● **EXCERPTED RECORDS**
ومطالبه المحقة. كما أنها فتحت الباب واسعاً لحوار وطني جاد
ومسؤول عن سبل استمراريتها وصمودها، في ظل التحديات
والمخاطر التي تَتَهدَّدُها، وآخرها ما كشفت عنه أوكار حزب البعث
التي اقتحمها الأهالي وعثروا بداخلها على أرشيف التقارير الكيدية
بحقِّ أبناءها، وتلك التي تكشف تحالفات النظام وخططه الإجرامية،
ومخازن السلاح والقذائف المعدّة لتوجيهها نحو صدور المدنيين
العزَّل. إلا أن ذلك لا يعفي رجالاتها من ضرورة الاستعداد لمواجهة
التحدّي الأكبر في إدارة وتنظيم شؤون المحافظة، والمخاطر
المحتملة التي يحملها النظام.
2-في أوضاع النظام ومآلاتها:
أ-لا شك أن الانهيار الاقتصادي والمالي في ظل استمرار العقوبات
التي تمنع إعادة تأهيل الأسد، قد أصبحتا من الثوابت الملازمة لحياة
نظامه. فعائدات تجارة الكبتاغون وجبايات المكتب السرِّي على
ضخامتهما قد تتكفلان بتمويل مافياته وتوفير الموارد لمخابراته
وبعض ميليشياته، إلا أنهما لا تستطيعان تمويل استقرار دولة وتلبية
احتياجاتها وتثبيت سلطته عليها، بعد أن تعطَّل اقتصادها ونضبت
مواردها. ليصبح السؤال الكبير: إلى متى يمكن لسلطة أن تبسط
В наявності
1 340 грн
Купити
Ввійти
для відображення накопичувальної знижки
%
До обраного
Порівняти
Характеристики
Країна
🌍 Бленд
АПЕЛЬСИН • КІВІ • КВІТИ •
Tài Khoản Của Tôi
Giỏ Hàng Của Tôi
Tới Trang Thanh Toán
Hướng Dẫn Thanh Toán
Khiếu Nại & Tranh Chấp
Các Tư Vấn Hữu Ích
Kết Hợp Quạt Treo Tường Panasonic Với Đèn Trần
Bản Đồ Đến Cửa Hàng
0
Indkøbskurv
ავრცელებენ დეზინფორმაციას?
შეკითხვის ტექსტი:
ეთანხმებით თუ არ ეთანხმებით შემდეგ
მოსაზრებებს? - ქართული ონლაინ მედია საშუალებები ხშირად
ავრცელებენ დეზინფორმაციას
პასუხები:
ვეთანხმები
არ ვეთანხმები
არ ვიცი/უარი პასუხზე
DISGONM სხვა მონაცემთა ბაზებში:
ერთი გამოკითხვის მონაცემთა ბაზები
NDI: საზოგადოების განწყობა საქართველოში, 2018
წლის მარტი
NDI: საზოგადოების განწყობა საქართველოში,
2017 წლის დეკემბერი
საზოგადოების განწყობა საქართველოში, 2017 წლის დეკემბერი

● **YOUR TASK**
Give the exact lines, and only those, from the line containing "ومسؤول عن سبل" through the line containing "أ-لا شك أن الانهيار" in the entries above.

● **EXERCISE RESULT**
ومسؤول عن سبل استمراريتها وصمودها، في ظل التحديات
والمخاطر التي تَتَهدَّدُها، وآخرها ما كشفت عنه أوكار حزب البعث
التي اقتحمها الأهالي وعثروا بداخلها على أرشيف التقارير الكيدية
بحقِّ أبناءها، وتلك التي تكشف تحالفات النظام وخططه الإجرامية،
ومخازن السلاح والقذائف المعدّة لتوجيهها نحو صدور المدنيين
العزَّل. إلا أن ذلك لا يعفي رجالاتها من ضرورة الاستعداد لمواجهة
التحدّي الأكبر في إدارة وتنظيم شؤون المحافظة، والمخاطر
المحتملة التي يحملها النظام.
2-في أوضاع النظام ومآلاتها:
أ-لا شك أن الانهيار الاقتصادي والمالي في ظل استمرار العقوبات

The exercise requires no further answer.